1. A cable recycling and stripping assembly, comprising a base plate (1), characterized in that: A vertical plate (2) is fixedly installed on the upper side wall of the base plate (1). Two cutting components are symmetrically arranged on one side of the vertical plate (2). The cutting components include a rotating shaft (3) rotatably mounted on the vertical plate (2). A square rod (31) is coaxially fixedly connected to the other end of the rotating shaft (3). A first semi-guide wheel (4) and an annular blade (5) are coaxially slidably mounted on the square rod (31). A second semi-guide wheel (6) is arranged on the side of the square rod (31) away from the rotating shaft (3). (6) A corresponding square groove (61) is provided on the side facing the square rod (31). A pressing mechanism (7) is provided on the side of the second semi-guide wheel (6) away from the square rod (31). The pressing mechanism (7) is used to press the second semi-guide wheel (6) toward the rotating shaft (3), so that the first semi-guide wheel (4) is in close contact with the rotating shaft (3), and at the same time, the end of the square rod (31) is inserted into the square groove (61), and the first semi-guide wheel (4), the annular blade (5) and the second semi-guide wheel (6) are tightly combined to form a cutting guide wheel.

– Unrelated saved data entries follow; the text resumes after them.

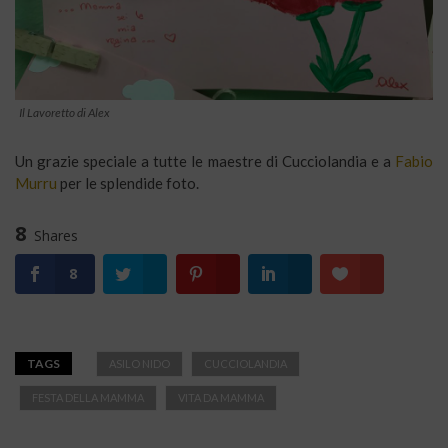
Il Lavoretto di Alex
Un grazie speciale a tutte le maestre di Cucciolandia e a
Fabio
Murru
per le splendide foto.
8
Shares
8
TAGS
ASILO NIDO
CUCCIOLANDIA
FESTA DELLA MAMMA
VITA DA MAMMA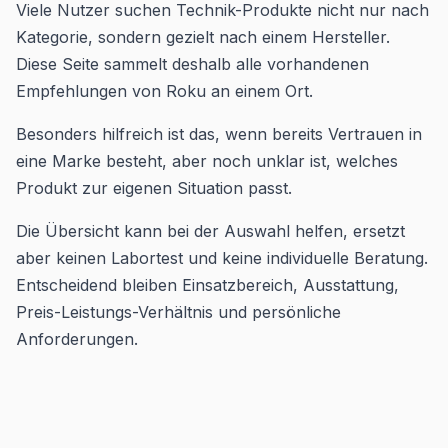
Viele Nutzer suchen Technik-Produkte nicht nur nach
Kategorie, sondern gezielt nach einem Hersteller.
Diese Seite sammelt deshalb alle vorhandenen
Empfehlungen von Roku an einem Ort.
Besonders hilfreich ist das, wenn bereits Vertrauen in
eine Marke besteht, aber noch unklar ist, welches
Produkt zur eigenen Situation passt.
Die Übersicht kann bei der Auswahl helfen, ersetzt
aber keinen Labortest und keine individuelle Beratung.
Entscheidend bleiben Einsatzbereich, Ausstattung,
Preis-Leistungs-Verhältnis und persönliche
Anforderungen.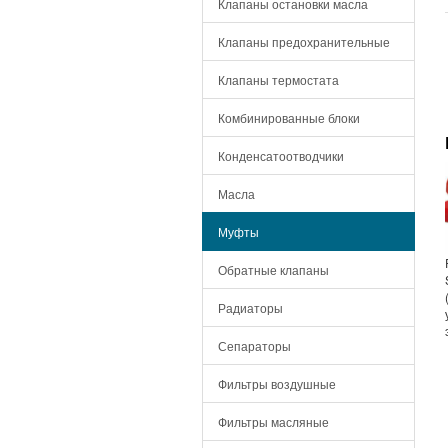
Клапаны остановки масла
Клапаны предохранительные
Клапаны термостата
Комбинированные блоки
Конденсатоотводчики
Масла
Муфты
Обратные клапаны
Радиаторы
Сепараторы
Фильтры воздушные
Фильтры масляные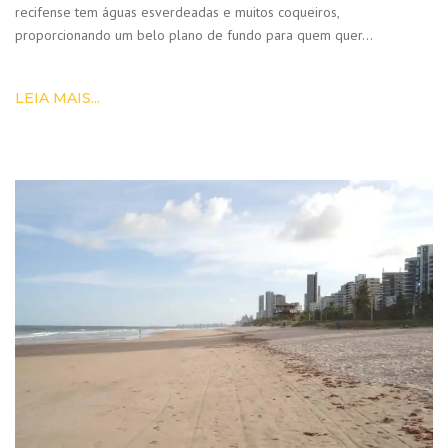
recifense tem águas esverdeadas e muitos coqueiros,
proporcionando um belo plano de fundo para quem quer…
LEIA MAIS...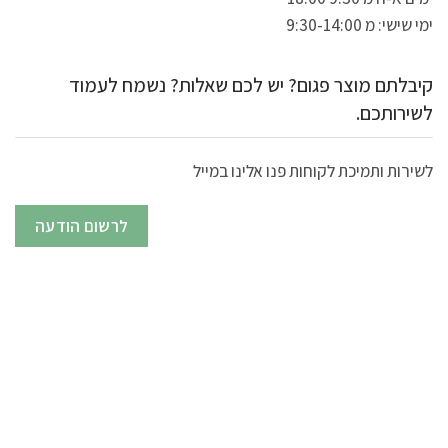
ימי שישי: מ 9:30-14:00
קיבלתם מוצר פגום? יש לכם שאלות? נשמח לעמוד
לשירותכם.
לשירות ותמיכת לקוחות פנו אלינו במייל
לרשום הודעה
תגיות מוצר
גזיבו 3*3
גזיבו 4x4
גזיבו אלומיניום
גזיבו יוקרתי
גזיבו לחורף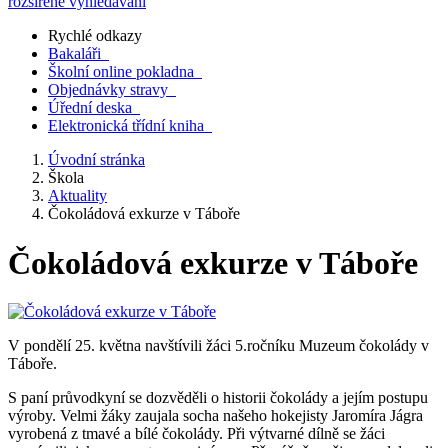
rozšířené vyhledávání
Rychlé odkazy
Bakaláři
Školní online pokladna
Objednávky stravy
Úřední deska
Elektronická třídní kniha
Úvodní stránka
Škola
Aktuality
Čokoládová exkurze v Táboře
Čokoládová exkurze v Táboře
V pondělí 25. května navštívili žáci 5.ročníku Muzeum čokolády v
Táboře.
S paní průvodkyní se dozvěděli o historii čokolády a jejím postupu
výroby. Velmi žáky zaujala socha našeho hokejisty Jaromíra Jágra
vyrobená z tmavé a bílé čokolády. Při výtvarné dílně se žáci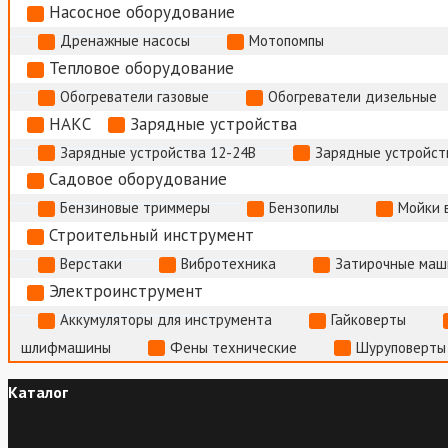
Насосное оборудование
Дренажные насосы
Мотопомпы
Тепловое оборудование
Обогреватели газовые
Обогреватели дизельные
НАКС
Зарядные устройства
Зарядные устройства 12-24В
Зарядные устройств
Садовое оборудование
Бензиновые триммеры
Бензопилы
Мойки 
Строительный инструмент
Верстаки
Вибротехника
Затирочные маш
Электроинструмент
Аккумуляторы для инструмента
Гайковерты
шлифмашины
Фены технические
Шуруповерты
Каталог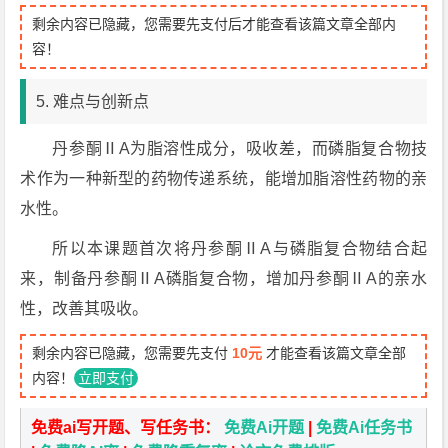
剩余内容已隐藏，您需要先支付后才能查看该篇文章全部内
容！
5. 难点与创新点
丹参酮ⅡA为脂溶性成分，吸收差，而磷脂复合物技
术作为一种新型的药物传递系统，能增加脂溶性药物的亲
水性。
所以本课题首次将丹参酮ⅡA与磷脂复合物结合起
来，制备丹参酮ⅡA磷脂复合物，增加丹参酮ⅡA的亲水
性，改善其吸收。
剩余内容已隐藏，您需要先支付
10元
才能查看该篇文章全部
内容！
立即支付
免费ai写开题、写任务书：
免费Ai开题
|
免费Ai任务书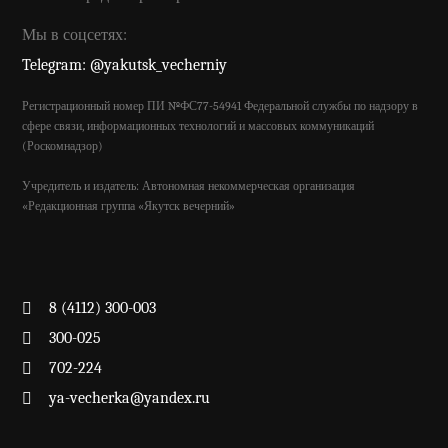
Мы в соцсетях:
Telegram: @yakutsk_vecherniy
Регистрационный номер ПИ №ФС77-54941 Федеральной службы по надзору в
сфере связи, информационных технологий и массовых коммуникаций
(Роскомнадзор)
Учредитель и издатель: Автономная некоммерческая организация
«Редакционная группа «Якутск вечерний»
8 (4112) 300-003
300-025
702-224
ya-vecherka@yandex.ru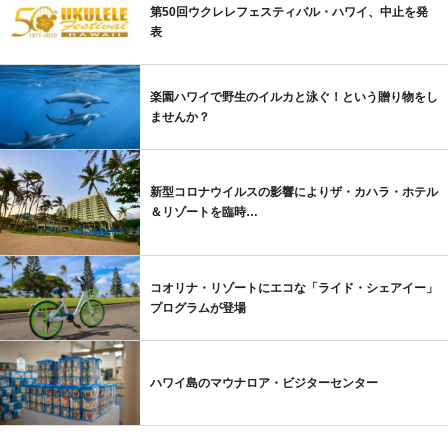
第50回ウクレレフェスティバル・ハワイ、中止を発
表
楽園ハワイで野生のイルカと泳ぐ！という贈り物をし
ませんか？
新型コロナウイルスの影響によりザ・カハラ・ホテル
＆リゾートを臨時…
コオリナ・リゾートにエコな「ライド・シェアイー」
プログラムが登場
ハワイ島のマウナロア・ビジターセンター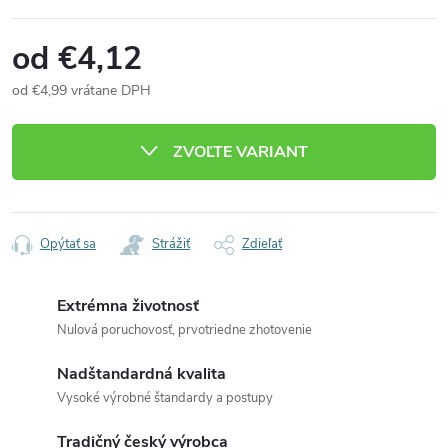
od
€4,12
od
€4,99
vrátane DPH
Jednotková
cena:
ZVOĽTE VARIANT
Opýtať sa
Strážiť
Zdieľať
Extrémna životnosť
Nulová poruchovosť, prvotriedne zhotovenie
Nadštandardná kvalita
Vysoké výrobné štandardy a postupy
Tradičný český výrobca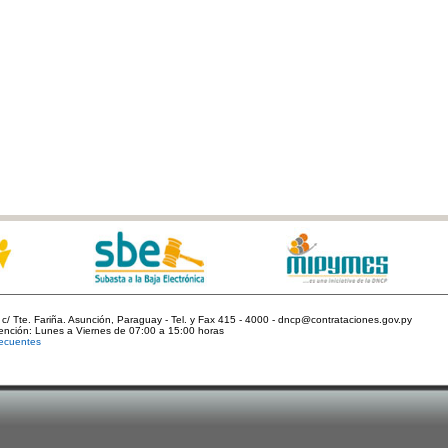
c/ Tte. Fariña. Asunción, Paraguay - Tel. y Fax 415 - 4000 - dncp@contrataciones.gov.py
tención: Lunes a Viernes de 07:00 a 15:00 horas
ecuentes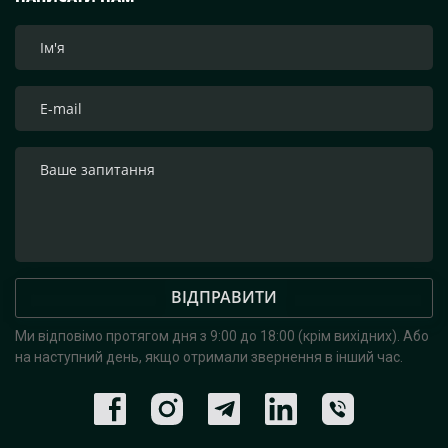
ВІДПРАВИТИ
Ми відповімо протягом дня з 9:00 до 18:00 (крім вихідних).
Або
на наступний день, якщо отримали звернення в інший час.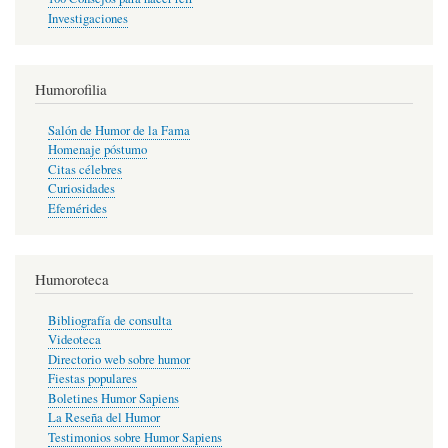
Investigaciones
Humorofilia
Salón de Humor de la Fama
Homenaje póstumo
Citas célebres
Curiosidades
Efemérides
Humoroteca
Bibliografía de consulta
Videoteca
Directorio web sobre humor
Fiestas populares
Boletines Humor Sapiens
La Reseña del Humor
Testimonios sobre Humor Sapiens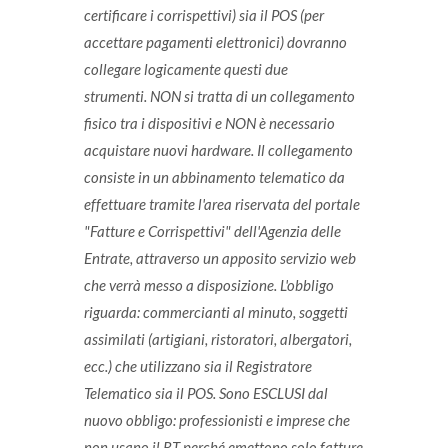
certificare i corrispettivi) sia il POS (per
accettare pagamenti elettronici) dovranno
collegare logicamente questi due
strumenti. NON si tratta di un collegamento
fisico tra i dispositivi e NON è necessario
acquistare nuovi hardware. Il collegamento
consiste in un abbinamento telematico da
effettuare tramite l'area riservata del portale
"Fatture e Corrispettivi" dell'Agenzia delle
Entrate, attraverso un apposito servizio web
che verrà messo a disposizione. L'obbligo
riguarda: commercianti al minuto, soggetti
assimilati (artigiani, ristoratori, albergatori,
ecc.) che utilizzano sia il Registratore
Telematico sia il POS. Sono ESCLUSI dal
nuovo obbligo: professionisti e imprese che
non usano il RT perché emettono solo fatture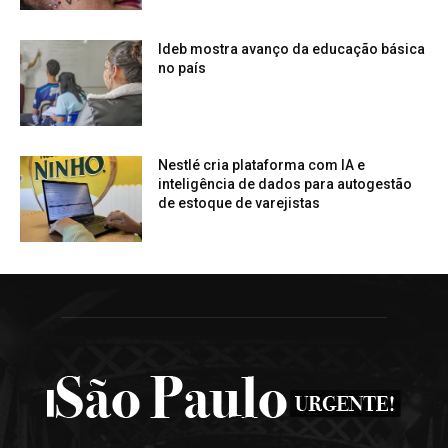
Ideb mostra avanço da educação básica
no país
Nestlé cria plataforma com IA e
inteligência de dados para autogestão
de estoque de varejistas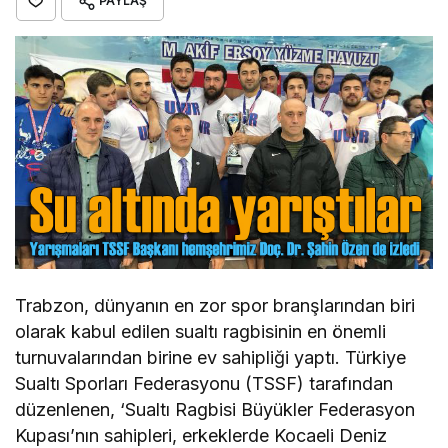
PAYLAŞ
Trabzon, dünyanın en zor spor branşlarından biri
olarak kabul edilen sualtı ragbisinin en önemli
turnuvalarından birine ev sahipliği yaptı. Türkiye
Sualtı Sporları Federasyonu (TSSF) tarafından
düzenlenen, ‘Sualtı Ragbisi Büyükler Federasyon
Kupası’nın sahipleri, erkeklerde Kocaeli Deniz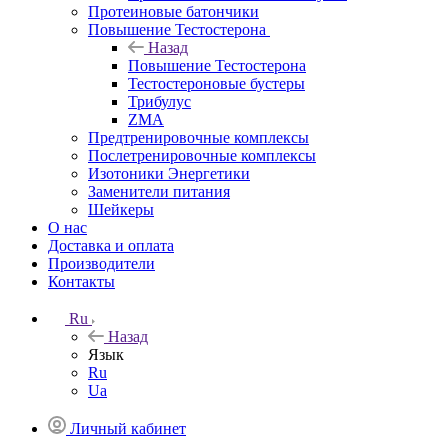
Протеиновые батончики
Повышение Тестостерона
Назад
Повышение Тестостерона
Тестостероновые бустеры
Трибулус
ZMA
Предтренировочные комплексы
Послетренировочные комплексы
Изотоники Энергетики
Заменители питания
Шейкеры
О нас
Доставка и оплата
Производители
Контакты
Ru
Назад
Язык
Ru
Ua
Личный кабинет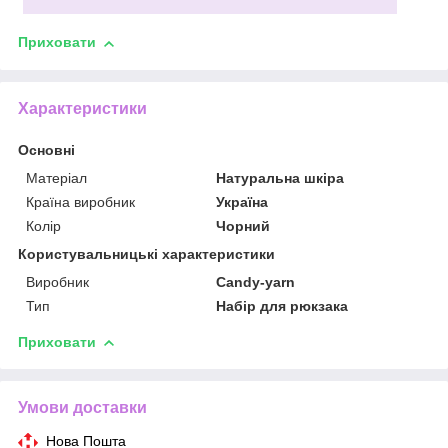
Приховати
Характеристики
Основні
Матеріал
Натуральна шкіра
Країна виробник
Україна
Колір
Чорний
Користувальницькі характеристики
Виробник
Candy-yarn
Тип
Набір для рюкзака
Приховати
Умови доставки
Нова Пошта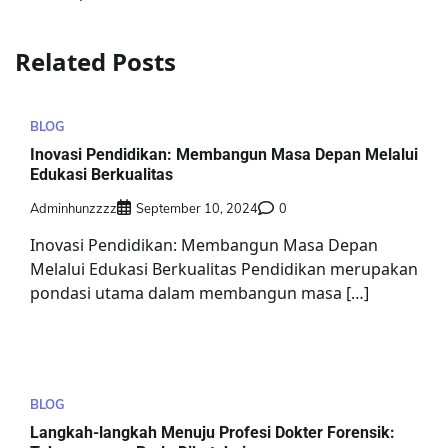
Related Posts
BLOG
Inovasi Pendidikan: Membangun Masa Depan Melalui
Edukasi Berkualitas
Adminhunzzzz
September 10, 2024
0
Inovasi Pendidikan: Membangun Masa Depan
Melalui Edukasi Berkualitas Pendidikan merupakan
pondasi utama dalam membangun masa […]
BLOG
Langkah-langkah Menuju Profesi Dokter Forensik: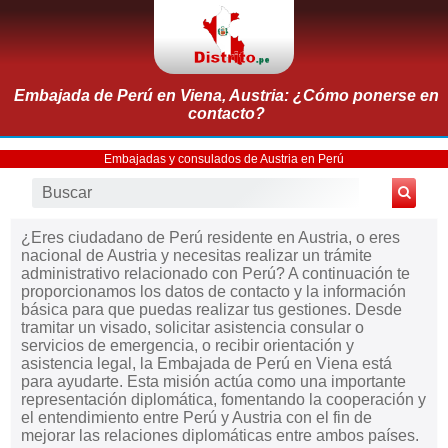
Embajada de Perú en Viena, Austria: ¿Cómo ponerse en
contacto?
Embajadas y consulados de Austria en Perú
¿Eres ciudadano de Perú residente en Austria, o eres
nacional de Austria y necesitas realizar un trámite
administrativo relacionado con Perú? A continuación te
proporcionamos los datos de contacto y la información
básica para que puedas realizar tus gestiones. Desde
tramitar un visado, solicitar asistencia consular o
servicios de emergencia, o recibir orientación y
asistencia legal, la Embajada de Perú en Viena está
para ayudarte. Esta misión actúa como una importante
representación diplomática, fomentando la cooperación y
el entendimiento entre Perú y Austria con el fin de
mejorar las relaciones diplomáticas entre ambos países.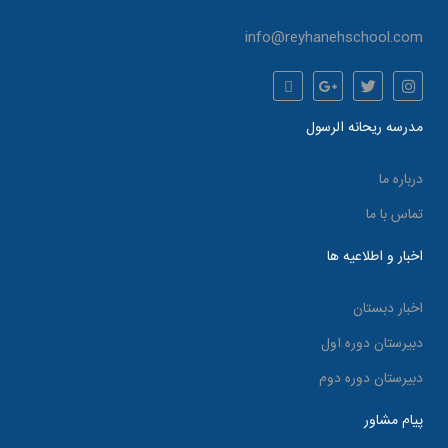
info@reyhanehschool.com
مدرسه ریحانه الرسول
درباره ما
تماس با ما
اخبار و اطلاعیه ها
اخبار دبستان
دبیرستان دوره اول
دبیرستان دوره دوم
پیام مشاور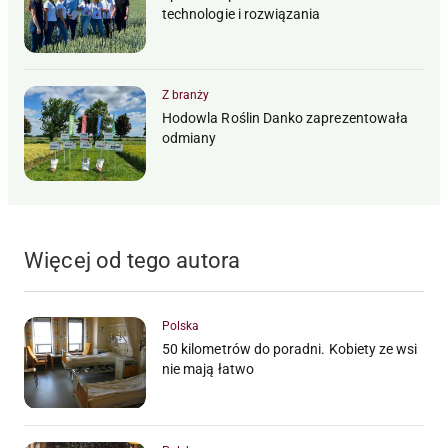
technologie i rozwiązania
Z branży
Hodowla Roślin Danko zaprezentowała
odmiany
Więcej od tego autora
Polska
50 kilometrów do poradni. Kobiety ze wsi
nie mają łatwo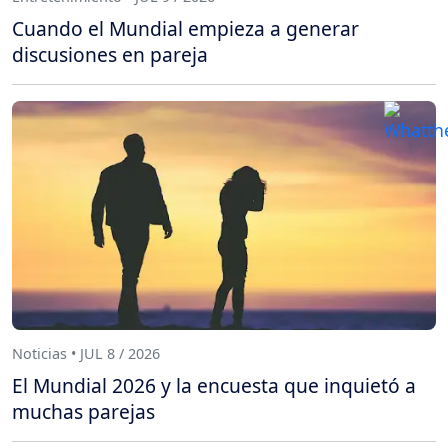
Cuando el Mundial empieza a generar
discusiones en pareja
Noticias • JUL 8 / 2026
El Mundial 2026 y la encuesta que inquietó a
muchas parejas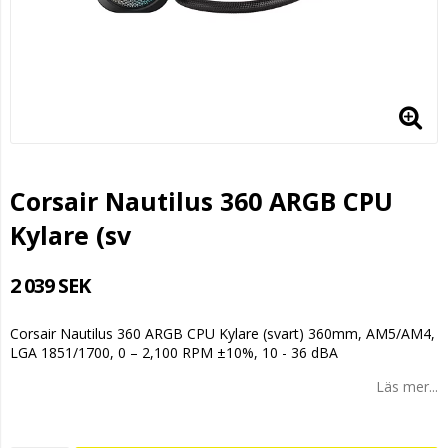
Corsair Nautilus 360 ARGB CPU
Kylare (sv
2 039 SEK
Corsair Nautilus 360 ARGB CPU Kylare (svart) 360mm, AM5/AM4,
LGA 1851/1700, 0 – 2,100 RPM ±10%, 10 - 36 dBA
Läs mer...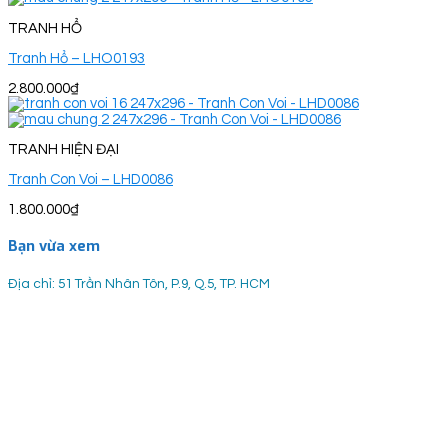
TRANH HỔ
Tranh Hổ – LHO0193
2.800.000
₫
TRANH HIỆN ĐẠI
Tranh Con Voi – LHD0086
1.800.000
₫
Bạn vừa xem
Địa chỉ: 51 Trần Nhân Tôn, P.9, Q.5, TP. HCM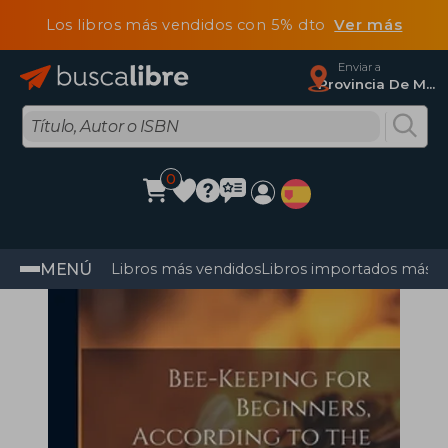
Los libros más vendidos con 5% dto
Ver más
Enviar a
Provincia De Madrid
0
MENÚ
Libros más vendidos
Libros importados más v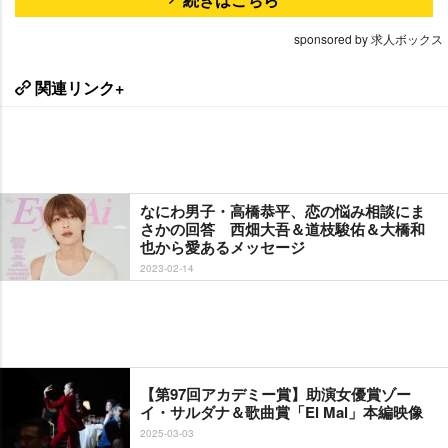
sponsored by 求人ボックス
関連リンク+
なにわ男子・高橋恭平、恋の悩み相談にま
さかの回答 西畑大吾＆道枝駿佑＆大橋和
也から愛あるメッセージ
2023-02-14
【第97回アカデミー賞】助演女優賞ゾー
イ・サルダナ＆歌曲賞「El Mal」本編映像
2025-03-03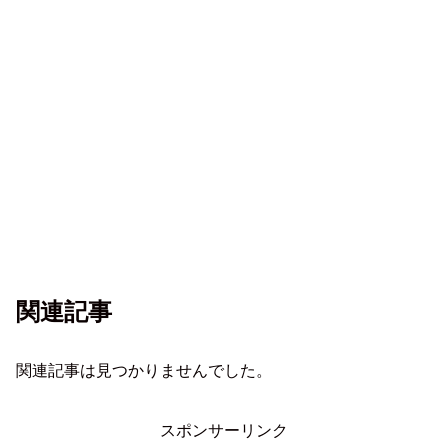
関連記事
関連記事は見つかりませんでした。
スポンサーリンク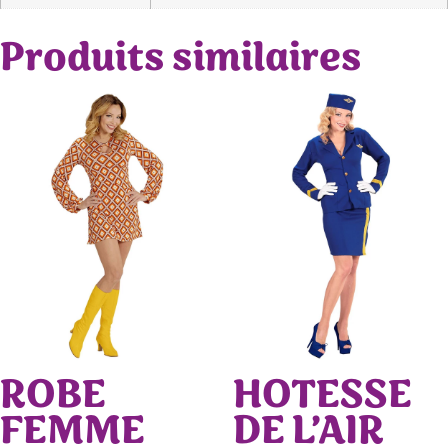
Produits similaires
ROBE
HOTESSE
FEMME
DE L’AIR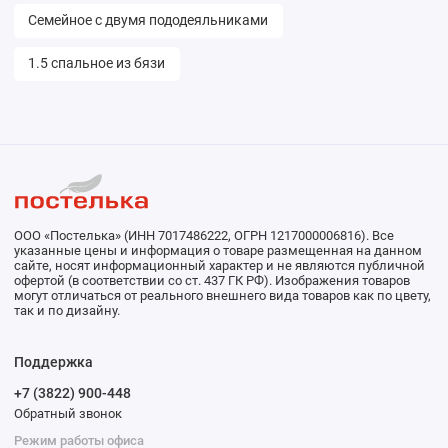
Семейное с двумя пододеяльниками
1.5 спальное из бязи
ООО «Постелька» (ИНН 7017486222, ОГРН 1217000006816). Все
указанные цены и информация о товаре размещенная на данном
сайте, носят информационный характер и не являются публичной
офертой (в соответствии со ст. 437 ГК РФ). Изображения товаров
могут отличаться от реального внешнего вида товаров как по цвету,
так и по дизайну.
Поддержка
+7 (3822) 900-448
Обратный звонок
Режим работы офиса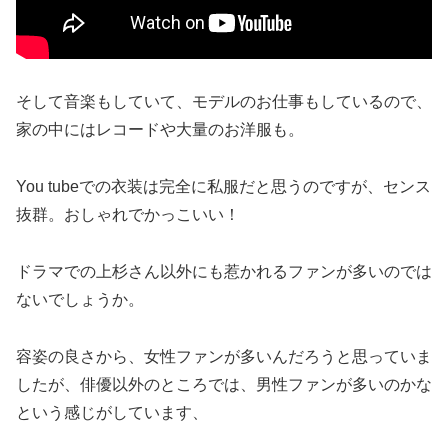
そして音楽もしていて、モデルのお仕事もしているので、
家の中にはレコードや大量のお洋服も。
You tubeでの衣装は完全に私服だと思うのですが、センス
抜群。おしゃれでかっこいい！
ドラマでの上杉さん以外にも惹かれるファンが多いのでは
ないでしょうか。
容姿の良さから、女性ファンが多いんだろうと思っていま
したが、俳優以外のところでは、男性ファンが多いのかな
という感じがしています、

2. The cable recycling and stripping assembly according to claim 1, characterized in that: The pressing mechanism (7) includes a turntable (71), on which a collar (72) is coaxially rotatably mounted. The collar (72) is fixedly mounted on the upright plate (2) by two connecting brackets (721).

3. The cable recycling and stripping assembly according to claim 2, characterized in that: The second semi-guide wheel (6) is centrally and symmetrically fixedly connected to two slide rods (73) on the side away from the square rod (31). The other end of the slide rod (73) slides through the turntable (71) and is threaded with a nut (74).

4. The cable recycling and stripping assembly according to claim 3, characterized in that: A spring (75) is provided between the nut (74) and the turntable (71) and is slidably sleeved on the slide rod (73). The spring (75) pushes the nut (74) away from the turntable (71).

5. The cable recycling and stripping assembly according to claim 2, characterized in that: A push rod (76) is coaxially threaded onto the turntable (71), and one end of the push rod (76) contacts the side of the second semi-guide wheel (6) away from the square rod (31).

6. The cable recycling and stripping assembly according to claim 1, characterized in that: A circular channel is formed between the two cutting guide wheels, the inner diameter of which is adapted to the outer diameter of the cable, and the outer circumference of the annular blade (5) extends into the interior of the circular channel.

7. The cable recycling and stripping assembly according to claim 1, characterized in that: A servo motor (8) is fixedly installed on the side of the base plate (1) away from the rotating shaft (3). The output shaft of the servo motor (8) is coaxially and fixedly connected to one of the rotating shafts (3) through a coupling.